À l’inverse, du côté des ressources humaines, un chatbot peut aider à préparer l’annonce, notamment s’il s’agit un profil compliqué sur un domaine moins connu par les RH. C’est aussi un bon outil pour analyser les correspondances avec les CV des postulants. Dans tous les cas et de façon générale, une IA ne remplace pas pour autant l’interaction humaine et un entretien physique.

 

Si l’IA soulage certaines tâches, peut-elle aider au développement de certaines compétences ?

Je suis d’avis que nous ne sommes qu’au début de découvrir le potentiel de l’IA en générale et des « large langages modèles » en particulier. Prenons l’IA générative qui peut proposer des lettres types. J’utilise par exemples des chatbots pour structurer mes idées. Concrètement, dès que j’ai un sujet en tête, je peux le dire à l’application sur mon smartphone. À tout moment, je peux demander l’application de synthétiser mes idées, à traduire ou à résumer des textes de loi par exemple, voire de compléter mes idées et de vérifier s’ils correspondent bien à une base légale.

 

Que pensez-vous des gens qui ont peur et veulent interdire ChatGPT ou d’autres services d’IA ?

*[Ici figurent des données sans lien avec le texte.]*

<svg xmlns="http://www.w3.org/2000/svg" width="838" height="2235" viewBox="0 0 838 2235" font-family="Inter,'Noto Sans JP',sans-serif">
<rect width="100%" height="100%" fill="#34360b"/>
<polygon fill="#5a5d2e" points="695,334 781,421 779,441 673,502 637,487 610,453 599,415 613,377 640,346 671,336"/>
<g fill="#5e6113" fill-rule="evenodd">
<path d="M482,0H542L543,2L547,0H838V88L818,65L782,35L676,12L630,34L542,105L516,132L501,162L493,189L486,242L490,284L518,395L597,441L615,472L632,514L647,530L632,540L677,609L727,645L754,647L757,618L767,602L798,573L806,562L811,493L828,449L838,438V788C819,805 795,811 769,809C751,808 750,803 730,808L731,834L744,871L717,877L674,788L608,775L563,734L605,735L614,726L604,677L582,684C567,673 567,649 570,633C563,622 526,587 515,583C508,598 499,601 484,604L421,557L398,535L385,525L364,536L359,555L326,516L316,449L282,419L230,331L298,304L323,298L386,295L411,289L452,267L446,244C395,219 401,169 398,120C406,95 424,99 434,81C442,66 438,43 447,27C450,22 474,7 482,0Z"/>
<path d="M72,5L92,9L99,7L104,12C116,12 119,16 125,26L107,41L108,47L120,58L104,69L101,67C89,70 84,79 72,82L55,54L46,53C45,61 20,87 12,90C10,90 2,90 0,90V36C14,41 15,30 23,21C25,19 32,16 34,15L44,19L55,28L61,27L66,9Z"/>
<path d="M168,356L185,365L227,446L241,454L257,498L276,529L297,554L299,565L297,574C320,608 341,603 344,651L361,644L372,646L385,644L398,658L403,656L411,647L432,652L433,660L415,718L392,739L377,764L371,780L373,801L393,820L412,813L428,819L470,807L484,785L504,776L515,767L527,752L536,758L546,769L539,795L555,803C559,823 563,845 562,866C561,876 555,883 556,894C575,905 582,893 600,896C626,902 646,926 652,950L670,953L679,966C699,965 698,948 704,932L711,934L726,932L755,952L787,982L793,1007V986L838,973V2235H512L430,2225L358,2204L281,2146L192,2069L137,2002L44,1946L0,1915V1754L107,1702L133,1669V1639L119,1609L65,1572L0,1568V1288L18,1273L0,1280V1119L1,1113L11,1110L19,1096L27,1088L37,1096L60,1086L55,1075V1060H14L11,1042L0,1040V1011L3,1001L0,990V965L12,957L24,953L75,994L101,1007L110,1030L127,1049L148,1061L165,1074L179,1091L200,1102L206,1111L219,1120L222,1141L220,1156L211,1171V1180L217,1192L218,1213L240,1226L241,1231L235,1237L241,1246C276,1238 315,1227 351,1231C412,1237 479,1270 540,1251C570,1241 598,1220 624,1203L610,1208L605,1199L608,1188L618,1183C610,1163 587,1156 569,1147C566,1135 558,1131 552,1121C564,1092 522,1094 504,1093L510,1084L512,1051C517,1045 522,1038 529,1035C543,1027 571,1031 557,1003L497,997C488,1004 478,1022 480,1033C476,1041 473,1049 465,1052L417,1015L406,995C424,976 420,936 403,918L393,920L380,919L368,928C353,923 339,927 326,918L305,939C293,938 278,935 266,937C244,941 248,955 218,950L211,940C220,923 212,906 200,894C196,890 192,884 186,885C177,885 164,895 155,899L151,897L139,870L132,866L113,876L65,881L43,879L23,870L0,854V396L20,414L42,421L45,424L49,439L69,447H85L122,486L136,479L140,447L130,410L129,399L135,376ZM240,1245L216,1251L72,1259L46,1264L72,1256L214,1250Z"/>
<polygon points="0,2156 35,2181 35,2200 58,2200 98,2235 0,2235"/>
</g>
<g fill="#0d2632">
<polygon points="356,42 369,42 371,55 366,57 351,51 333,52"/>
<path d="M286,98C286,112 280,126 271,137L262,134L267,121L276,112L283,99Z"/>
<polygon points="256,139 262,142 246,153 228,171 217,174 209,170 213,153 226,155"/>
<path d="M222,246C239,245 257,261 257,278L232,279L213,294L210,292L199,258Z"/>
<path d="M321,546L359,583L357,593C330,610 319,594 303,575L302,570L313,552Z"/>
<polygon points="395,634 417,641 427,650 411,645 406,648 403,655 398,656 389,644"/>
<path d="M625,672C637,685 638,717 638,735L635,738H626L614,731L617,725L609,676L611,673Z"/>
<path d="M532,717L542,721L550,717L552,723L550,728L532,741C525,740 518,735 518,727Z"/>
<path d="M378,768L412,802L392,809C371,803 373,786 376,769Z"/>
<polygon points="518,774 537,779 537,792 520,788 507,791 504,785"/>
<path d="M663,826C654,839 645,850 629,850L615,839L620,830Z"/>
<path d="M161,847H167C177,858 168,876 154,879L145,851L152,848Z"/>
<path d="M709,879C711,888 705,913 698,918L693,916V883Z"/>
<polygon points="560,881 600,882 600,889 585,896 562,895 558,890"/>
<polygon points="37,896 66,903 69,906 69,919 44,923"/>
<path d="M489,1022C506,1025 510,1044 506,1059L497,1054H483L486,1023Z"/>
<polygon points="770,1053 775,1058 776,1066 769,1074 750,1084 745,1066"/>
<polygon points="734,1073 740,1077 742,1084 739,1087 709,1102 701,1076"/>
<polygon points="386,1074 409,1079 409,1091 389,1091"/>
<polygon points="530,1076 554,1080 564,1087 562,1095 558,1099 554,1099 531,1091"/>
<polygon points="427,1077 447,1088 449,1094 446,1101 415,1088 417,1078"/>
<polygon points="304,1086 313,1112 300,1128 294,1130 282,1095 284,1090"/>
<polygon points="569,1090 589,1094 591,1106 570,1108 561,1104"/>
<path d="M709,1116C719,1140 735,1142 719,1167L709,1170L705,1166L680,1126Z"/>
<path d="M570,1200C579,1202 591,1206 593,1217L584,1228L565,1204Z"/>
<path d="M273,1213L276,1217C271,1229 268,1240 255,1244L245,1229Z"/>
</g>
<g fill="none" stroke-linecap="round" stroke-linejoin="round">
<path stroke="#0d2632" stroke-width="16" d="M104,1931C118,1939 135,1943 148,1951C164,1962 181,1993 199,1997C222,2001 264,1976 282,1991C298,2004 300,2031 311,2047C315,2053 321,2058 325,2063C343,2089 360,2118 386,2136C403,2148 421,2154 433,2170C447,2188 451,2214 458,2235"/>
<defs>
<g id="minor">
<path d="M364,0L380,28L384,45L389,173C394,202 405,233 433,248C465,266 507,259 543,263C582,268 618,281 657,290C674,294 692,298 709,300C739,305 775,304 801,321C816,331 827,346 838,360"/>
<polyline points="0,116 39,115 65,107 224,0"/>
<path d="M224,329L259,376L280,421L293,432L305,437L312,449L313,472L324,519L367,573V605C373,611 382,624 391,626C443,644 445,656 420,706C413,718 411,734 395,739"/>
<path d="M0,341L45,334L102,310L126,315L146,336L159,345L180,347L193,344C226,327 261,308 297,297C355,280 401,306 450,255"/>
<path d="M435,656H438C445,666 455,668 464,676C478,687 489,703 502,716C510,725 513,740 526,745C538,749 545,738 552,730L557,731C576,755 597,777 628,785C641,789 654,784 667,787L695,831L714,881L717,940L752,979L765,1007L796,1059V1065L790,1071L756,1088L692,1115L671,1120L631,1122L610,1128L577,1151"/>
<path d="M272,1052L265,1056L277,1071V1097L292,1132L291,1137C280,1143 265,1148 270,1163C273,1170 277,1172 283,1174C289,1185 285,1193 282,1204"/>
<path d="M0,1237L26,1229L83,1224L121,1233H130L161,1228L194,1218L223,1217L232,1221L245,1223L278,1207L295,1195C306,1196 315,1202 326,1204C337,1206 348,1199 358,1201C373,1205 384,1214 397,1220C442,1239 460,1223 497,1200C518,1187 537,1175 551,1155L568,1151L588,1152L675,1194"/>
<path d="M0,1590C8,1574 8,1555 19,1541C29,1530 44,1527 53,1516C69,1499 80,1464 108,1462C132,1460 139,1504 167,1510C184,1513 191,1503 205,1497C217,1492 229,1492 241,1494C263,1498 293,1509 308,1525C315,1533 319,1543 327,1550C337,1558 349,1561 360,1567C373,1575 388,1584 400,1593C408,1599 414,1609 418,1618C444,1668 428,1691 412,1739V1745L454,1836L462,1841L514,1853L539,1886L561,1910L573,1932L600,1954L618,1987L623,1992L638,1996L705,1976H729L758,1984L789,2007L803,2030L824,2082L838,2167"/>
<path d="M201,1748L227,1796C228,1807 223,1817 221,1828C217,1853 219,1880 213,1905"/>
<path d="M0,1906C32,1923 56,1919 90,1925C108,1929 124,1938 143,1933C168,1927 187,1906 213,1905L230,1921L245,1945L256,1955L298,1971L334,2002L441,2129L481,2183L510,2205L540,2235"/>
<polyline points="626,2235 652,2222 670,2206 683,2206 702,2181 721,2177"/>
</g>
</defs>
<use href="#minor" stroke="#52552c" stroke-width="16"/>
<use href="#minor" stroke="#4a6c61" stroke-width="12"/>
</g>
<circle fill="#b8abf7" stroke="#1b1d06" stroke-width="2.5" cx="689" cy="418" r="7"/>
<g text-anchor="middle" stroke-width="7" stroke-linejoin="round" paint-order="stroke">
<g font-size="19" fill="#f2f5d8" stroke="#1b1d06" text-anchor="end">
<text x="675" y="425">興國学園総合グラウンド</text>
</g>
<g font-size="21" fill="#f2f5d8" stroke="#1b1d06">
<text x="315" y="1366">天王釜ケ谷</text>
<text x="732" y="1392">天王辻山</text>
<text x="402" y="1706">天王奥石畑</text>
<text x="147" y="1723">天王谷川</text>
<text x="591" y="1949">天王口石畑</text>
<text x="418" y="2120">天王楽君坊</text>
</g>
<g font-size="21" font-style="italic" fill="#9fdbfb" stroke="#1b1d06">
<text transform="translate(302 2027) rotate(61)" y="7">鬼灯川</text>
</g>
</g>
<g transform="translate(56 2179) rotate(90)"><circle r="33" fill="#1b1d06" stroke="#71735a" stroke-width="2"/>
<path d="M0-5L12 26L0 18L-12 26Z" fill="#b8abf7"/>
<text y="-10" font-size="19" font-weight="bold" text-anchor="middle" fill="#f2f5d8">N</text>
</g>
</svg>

Je comprends très bien ces gens. De nouvelles technologies ou inventions impliquent toujours un changement dans nos habitudes et, en conséquence, nous sortent de notre zone de confort. Or, je suis convaincu que l’IA sera une technologie qui impactera notre société d’une telle sorte, que je préconise de se familiariser avec ses opportunités mais aussi avec ses risques. L’interdiction d’un outil n’aura qu’un impact à court terme. Prenant le code de la route qui n’évite pas tous les accidents de route.

 

Quelles sont les limites de ces outils ?

Un de mes exemples préférés pour tester les capacités d’un chatbot est le suivant : « Mon serpent s’est cassé la patte. Que dois-je faire ? » En effet, certains chatbots interprètent le concept « serpent » comme un animal quelconque et vous avise comment traiter une blessure. D’autres reconnaisse la sémantique et se rendent compte du concept « serpent » étant un animal sans pattes. Surtout, la réponse d’une IA est non-déterministe, c’est-à-dire qu’elle peut varier à chaque interrogation.
Sachant que la qualité d’une IA est toujours directement liée à la qualité des données et de l’intention des humains qui l’ont entrainé, il s’avère évident qu’un système IA ne peux pas être parfaite tout le temps. C’est comme avec l’intelligence humain, nous ne sommes pas n’en plus parfait.
À mon avis, il faut être conscient que l’IA est une technologie prometteuse et ChatGPT un outil puissant à notre service. Il faut rester critique par rapport à leur utilisation.